Rifiuti e degrado nella jungle di Calais

Rifiuti e degrado nella jungle di Calais - Francesca Ghirardelli

Le jungle e gli squat, malsani e senza servizi igienici, sono soggetti a sgomberi frequenti, tende e sacchi a pelo requisiti. I sudanesi occupano quello che viene chiamato l'hangar Orange. Lungo il canale al quai de la Gironde troviamo, invece, ragazzi e famiglie da Kuwait, Iraq, Siria. Si riposano fra grosse pietre, collocate dalla municipalità per impedire di piantarci le tende. Lì c’è il signor Rashid, kuwaitiano di 57 anni, che vuole raggiungere i fratelli in Inghilterra. Wissam, invece, viene da Gaza: «La Germania chiude agli stranieri – spiega –. Niente documenti». È di Aleppo Mohammed, che ha vissuto in Turchia e che in Siria non vuole tornare, perché per lui il nuovo presidente Al-Joulani «è Daesh». Un gruppo è appena rientrato da un tentativo fallito, chiede cibo, un ragazzo sembra sul punto di svenire. La distribuzione di alimenti, opera di una Ong, però è già terminata. La rete di solidarietà c’è, ma l’assenza delle istituzioni lascia vuoti troppo grandi.
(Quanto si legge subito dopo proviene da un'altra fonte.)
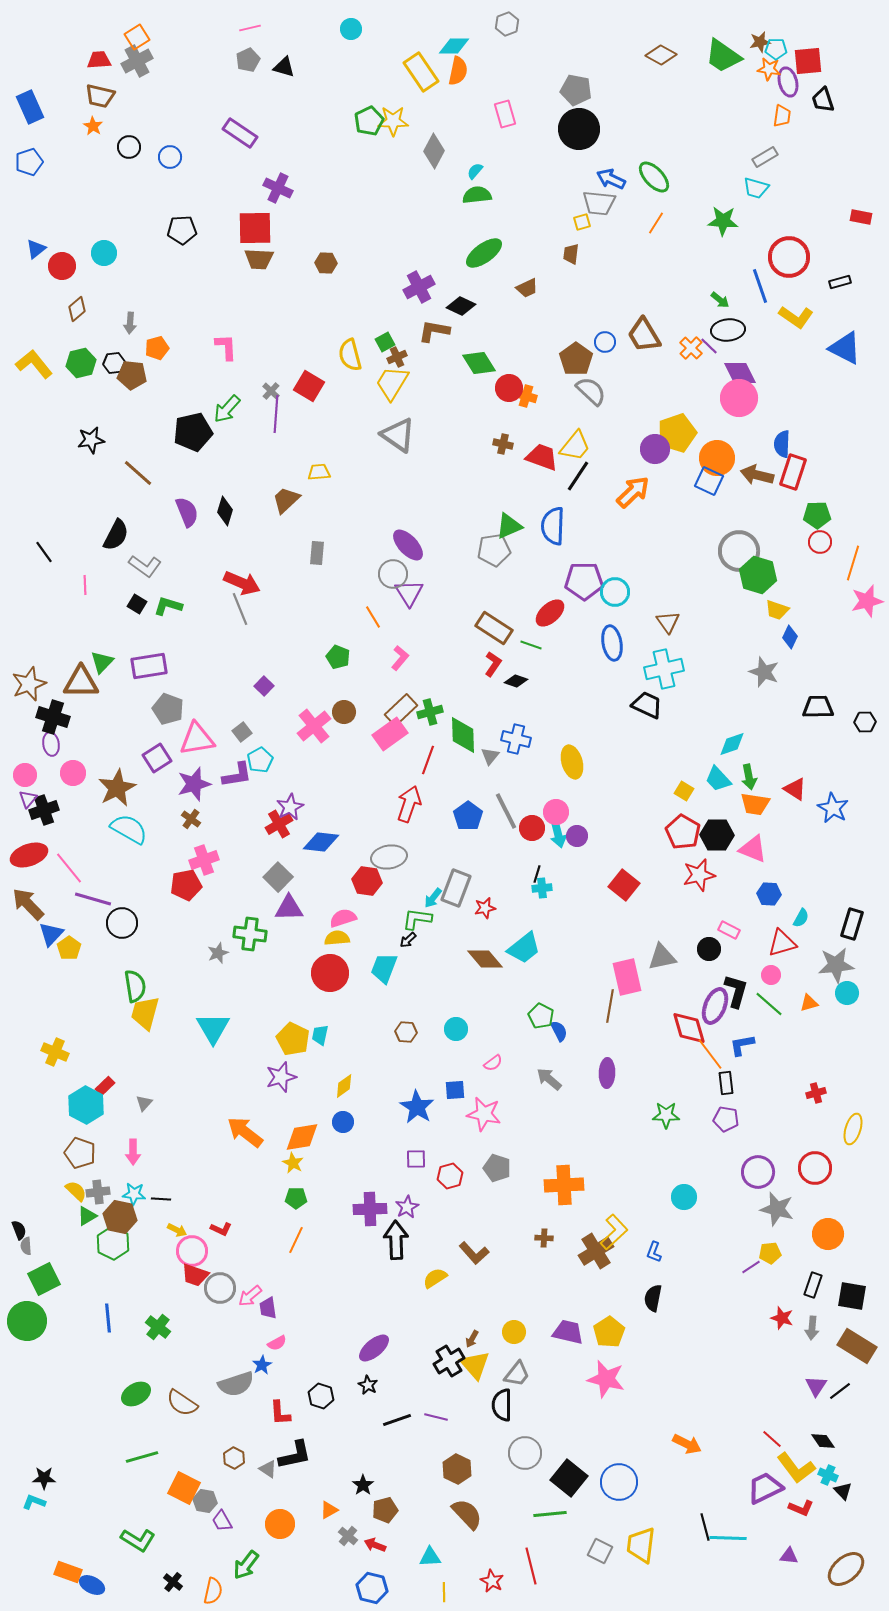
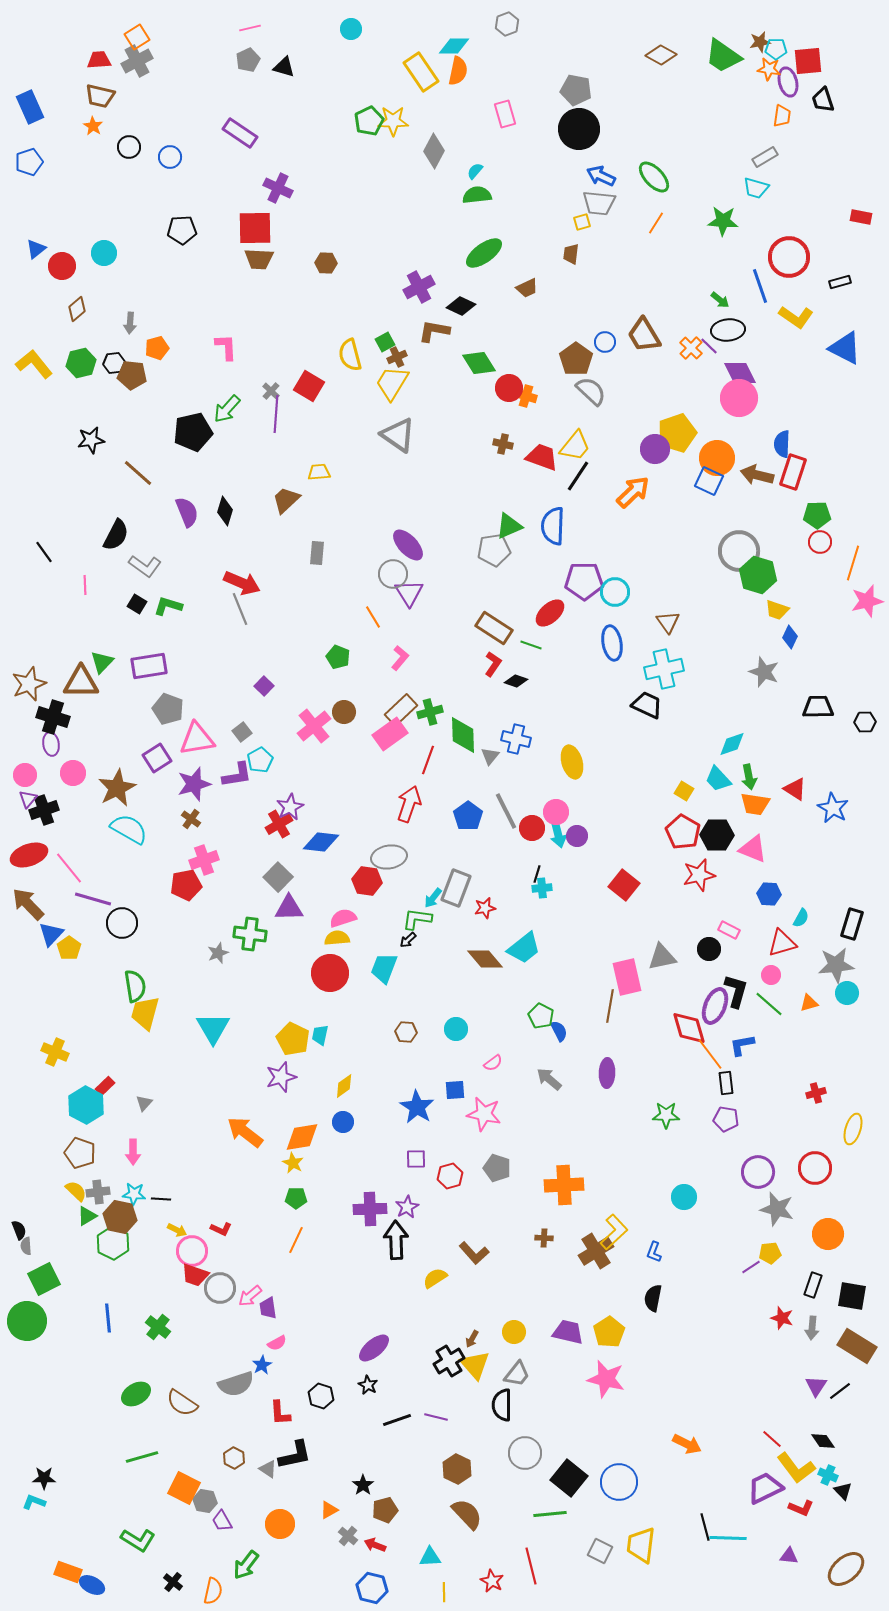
blue arrow at (611, 179): moved 10 px left, 3 px up
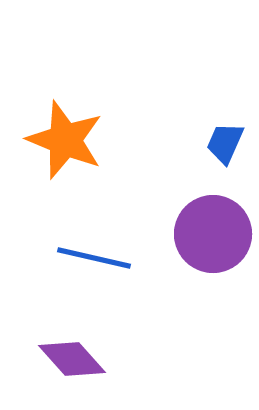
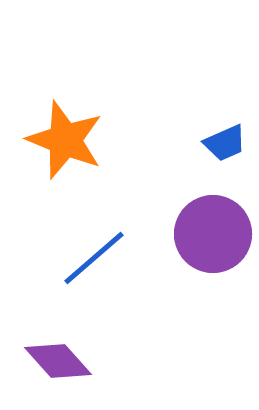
blue trapezoid: rotated 138 degrees counterclockwise
blue line: rotated 54 degrees counterclockwise
purple diamond: moved 14 px left, 2 px down
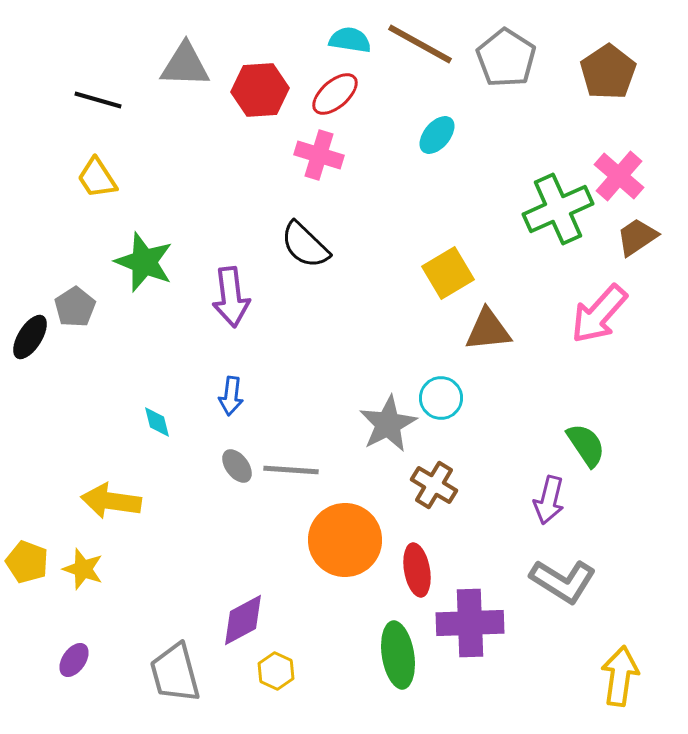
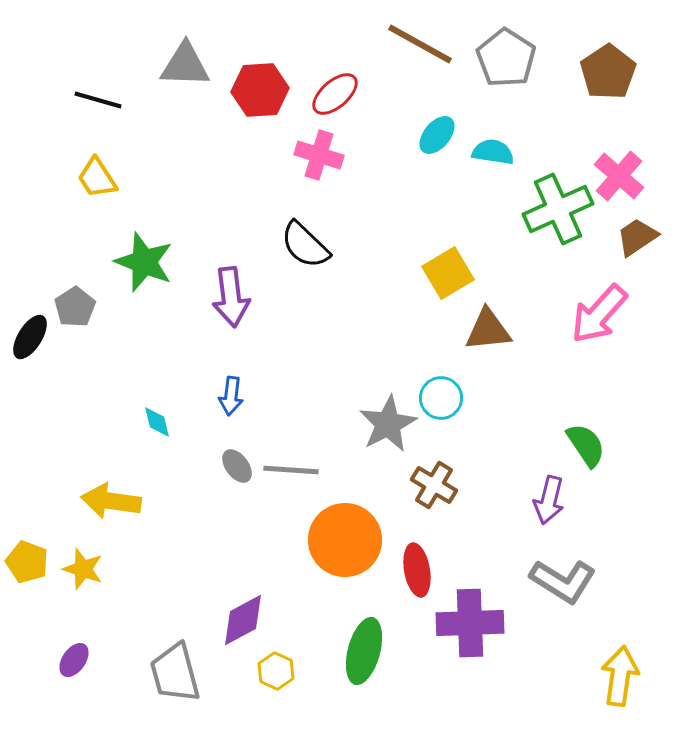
cyan semicircle at (350, 40): moved 143 px right, 112 px down
green ellipse at (398, 655): moved 34 px left, 4 px up; rotated 24 degrees clockwise
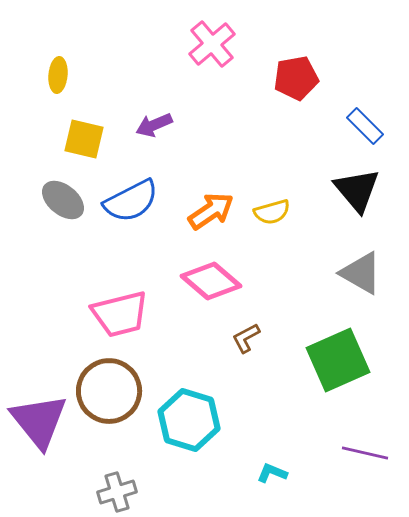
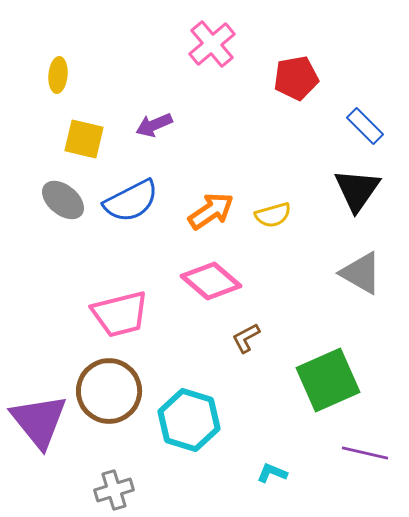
black triangle: rotated 15 degrees clockwise
yellow semicircle: moved 1 px right, 3 px down
green square: moved 10 px left, 20 px down
gray cross: moved 3 px left, 2 px up
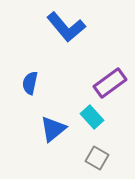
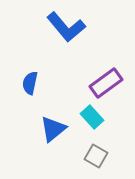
purple rectangle: moved 4 px left
gray square: moved 1 px left, 2 px up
Trentacinque chilometri più a nord, a Dunkerque, in un’area boschiva attorno a uno spiazzo dove si concentrano gli aiuti umanitari, sono disseminate centinaia di tende. Il giovane D., etiope, ha tentato la traversata sei volte. «Non so niente di Calais, l’agente (cioè il trafficante, ndr) mi ha portato qui» dice. Intanto, molti tengono d’occhio un’app chiamata Windy. Fornisce dati su direzione del vento, pioggia e altezza delle onde. Creata per chi fa windsurf, è usata anche da chi si mette in mare sui gommoni stracarichi. Così, online, chi aspetta di imbarcarsi cerca di prevedere quando la telefonata del trafficante arriverà per annunciare il prossimo tentativo.